Amanda Musolf, 16, and Sam McKenzie, 17, two of the St. Marcelline Roman Catholic Church teens who will return to Appalachia, will travel July 11 to 20 to Mingo County, W.V., during a pilgrimage under the auspices of the Appalachian Service Project.
The teens, both students at Schaumburg High School, along with 23 other teens, three young adult leaders and 13 adults, each paid $775 to make the journey to build room additions, repair worn floors, plumbing, siding, roofing and fixtures and even to shore the foundation. They will camp in a local school.
There's no gender bias - 17 of the teens are girls, according to Marcelline youth minister Howard Grossman, once an ace real estate broker who gave up his career and opted instead for full-time lay ministry at the Schaumburg church.
The daughter of Roger and Cheryl Musolf, Amanda follows in the footsteps of her brother, Bryan, who was part of the project for four years. She looks forward to this year's experience even though last year she and her team worked six to eight hours a day to build a room addition for a family in danger of losing custody of a grandchild. The child needed a separate room, according to dictates of that state's social services department.

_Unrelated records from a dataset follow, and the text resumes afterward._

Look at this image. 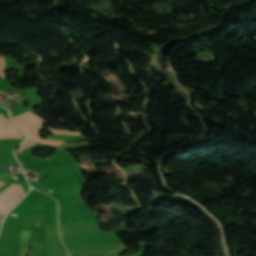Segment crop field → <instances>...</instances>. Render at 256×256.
I'll return each instance as SVG.
<instances>
[{"instance_id":"crop-field-1","label":"crop field","mask_w":256,"mask_h":256,"mask_svg":"<svg viewBox=\"0 0 256 256\" xmlns=\"http://www.w3.org/2000/svg\"><path fill=\"white\" fill-rule=\"evenodd\" d=\"M13 123L21 130H23L28 137L48 143V144H61L64 141L60 140H50V139H42L39 137L38 131L45 129L43 128V124L45 123V120L27 112L15 117L11 118ZM49 131L53 133H58V134H79L78 132H70L68 130H62V129H54V128H48Z\"/></svg>"},{"instance_id":"crop-field-2","label":"crop field","mask_w":256,"mask_h":256,"mask_svg":"<svg viewBox=\"0 0 256 256\" xmlns=\"http://www.w3.org/2000/svg\"><path fill=\"white\" fill-rule=\"evenodd\" d=\"M18 185L13 184L6 191H4L0 195V205L4 202V200L16 189ZM25 195V192L22 186H18V188L5 200V202L0 206V213H6L9 209L15 205L20 198Z\"/></svg>"},{"instance_id":"crop-field-3","label":"crop field","mask_w":256,"mask_h":256,"mask_svg":"<svg viewBox=\"0 0 256 256\" xmlns=\"http://www.w3.org/2000/svg\"><path fill=\"white\" fill-rule=\"evenodd\" d=\"M1 138H22V133L17 131L0 113V139Z\"/></svg>"},{"instance_id":"crop-field-4","label":"crop field","mask_w":256,"mask_h":256,"mask_svg":"<svg viewBox=\"0 0 256 256\" xmlns=\"http://www.w3.org/2000/svg\"><path fill=\"white\" fill-rule=\"evenodd\" d=\"M34 142H35V141H33V140L27 138V139L23 142V144L20 146L19 149L22 150V149H24L25 147H27V146H29V145H33Z\"/></svg>"},{"instance_id":"crop-field-5","label":"crop field","mask_w":256,"mask_h":256,"mask_svg":"<svg viewBox=\"0 0 256 256\" xmlns=\"http://www.w3.org/2000/svg\"><path fill=\"white\" fill-rule=\"evenodd\" d=\"M3 70H4V60L2 57L0 58V77H3Z\"/></svg>"},{"instance_id":"crop-field-6","label":"crop field","mask_w":256,"mask_h":256,"mask_svg":"<svg viewBox=\"0 0 256 256\" xmlns=\"http://www.w3.org/2000/svg\"><path fill=\"white\" fill-rule=\"evenodd\" d=\"M2 218H3V216H2V215H0V223H1Z\"/></svg>"}]
</instances>
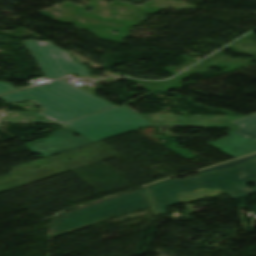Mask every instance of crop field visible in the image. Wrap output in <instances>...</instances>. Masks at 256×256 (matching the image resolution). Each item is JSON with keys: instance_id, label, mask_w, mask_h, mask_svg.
<instances>
[{"instance_id": "obj_9", "label": "crop field", "mask_w": 256, "mask_h": 256, "mask_svg": "<svg viewBox=\"0 0 256 256\" xmlns=\"http://www.w3.org/2000/svg\"><path fill=\"white\" fill-rule=\"evenodd\" d=\"M11 90H15L10 83L0 82V93L8 92Z\"/></svg>"}, {"instance_id": "obj_6", "label": "crop field", "mask_w": 256, "mask_h": 256, "mask_svg": "<svg viewBox=\"0 0 256 256\" xmlns=\"http://www.w3.org/2000/svg\"><path fill=\"white\" fill-rule=\"evenodd\" d=\"M231 123L240 126L229 137L211 144L235 158L256 152V114Z\"/></svg>"}, {"instance_id": "obj_3", "label": "crop field", "mask_w": 256, "mask_h": 256, "mask_svg": "<svg viewBox=\"0 0 256 256\" xmlns=\"http://www.w3.org/2000/svg\"><path fill=\"white\" fill-rule=\"evenodd\" d=\"M244 173V177L240 174ZM256 182V160L229 170L187 179L166 181L148 187L156 213H166L164 206L179 203L177 195L217 185L227 195L237 199L256 192L246 184Z\"/></svg>"}, {"instance_id": "obj_8", "label": "crop field", "mask_w": 256, "mask_h": 256, "mask_svg": "<svg viewBox=\"0 0 256 256\" xmlns=\"http://www.w3.org/2000/svg\"><path fill=\"white\" fill-rule=\"evenodd\" d=\"M255 157H256V155H252V156L240 159V160H236V161H233V162H230V163L222 164V165H219V166H216V167H212V168H209V169H206V170L199 171V173L202 174V173H206V172H210V171H214V170L225 169V168L237 166V165H239L243 162H246L250 159H253Z\"/></svg>"}, {"instance_id": "obj_1", "label": "crop field", "mask_w": 256, "mask_h": 256, "mask_svg": "<svg viewBox=\"0 0 256 256\" xmlns=\"http://www.w3.org/2000/svg\"><path fill=\"white\" fill-rule=\"evenodd\" d=\"M63 132H54L45 140L26 144L29 150L45 157L97 140L151 125L125 105L101 111L88 117L64 123ZM73 133L82 136L76 137Z\"/></svg>"}, {"instance_id": "obj_4", "label": "crop field", "mask_w": 256, "mask_h": 256, "mask_svg": "<svg viewBox=\"0 0 256 256\" xmlns=\"http://www.w3.org/2000/svg\"><path fill=\"white\" fill-rule=\"evenodd\" d=\"M145 189L61 214L53 224V237L119 215L149 207Z\"/></svg>"}, {"instance_id": "obj_2", "label": "crop field", "mask_w": 256, "mask_h": 256, "mask_svg": "<svg viewBox=\"0 0 256 256\" xmlns=\"http://www.w3.org/2000/svg\"><path fill=\"white\" fill-rule=\"evenodd\" d=\"M0 98L6 102L32 99L46 109L44 115L60 123L115 107L62 80L3 95Z\"/></svg>"}, {"instance_id": "obj_7", "label": "crop field", "mask_w": 256, "mask_h": 256, "mask_svg": "<svg viewBox=\"0 0 256 256\" xmlns=\"http://www.w3.org/2000/svg\"><path fill=\"white\" fill-rule=\"evenodd\" d=\"M223 193H224L223 191H221L217 186H215V187L179 195L178 197L180 202H186L194 199L209 197V196L223 194Z\"/></svg>"}, {"instance_id": "obj_5", "label": "crop field", "mask_w": 256, "mask_h": 256, "mask_svg": "<svg viewBox=\"0 0 256 256\" xmlns=\"http://www.w3.org/2000/svg\"><path fill=\"white\" fill-rule=\"evenodd\" d=\"M48 81L66 76V73L90 76L85 67L72 61L67 52L50 42L25 41Z\"/></svg>"}]
</instances>
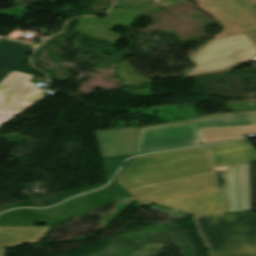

"It's a totally different culture and experience for us but the highlight is the people," Musolf said. "They are kind, open, warm and welcoming."
The son of Jim and Maureen McKenzie, Sam McKenzie, who will make his third trip to Appalachia and was on the same team with Amanda, agrees with his colleague.
"Realizing that our family would stay together was the most important aspect to me," McKenzie said. "I believe the effort gives to people who don't have what we take for granted. They don't have electricity or running water and we don't even think about it when we run water or turn on a switch."
Grossman reveals that the disciples, who pay for the privilege of aiding the poor, will work on six homes as they split into teams typically consisting of five teens and two adults and recounts the threads from the last eight years.
"What I love is that I twist their arms to make that first trip but by the time they are ready to leave they've found family," the youth minister said. "They fall in love with the people, folks they never would have known."
After a rocky start this year - costs prevented the group from shipping the 30 wall panels they prebuilt - Schneider National Inc. of Green Bay, Wis., offered a big yellow truck to deliver the 4-by-8 foot panels.
"How it all comes together is beyond me. I believe it is the Holy Spirit who guides the volunteers through the whole experience and helps them do what they didn't know they could do" Grossman said. "It's a way to change poverty."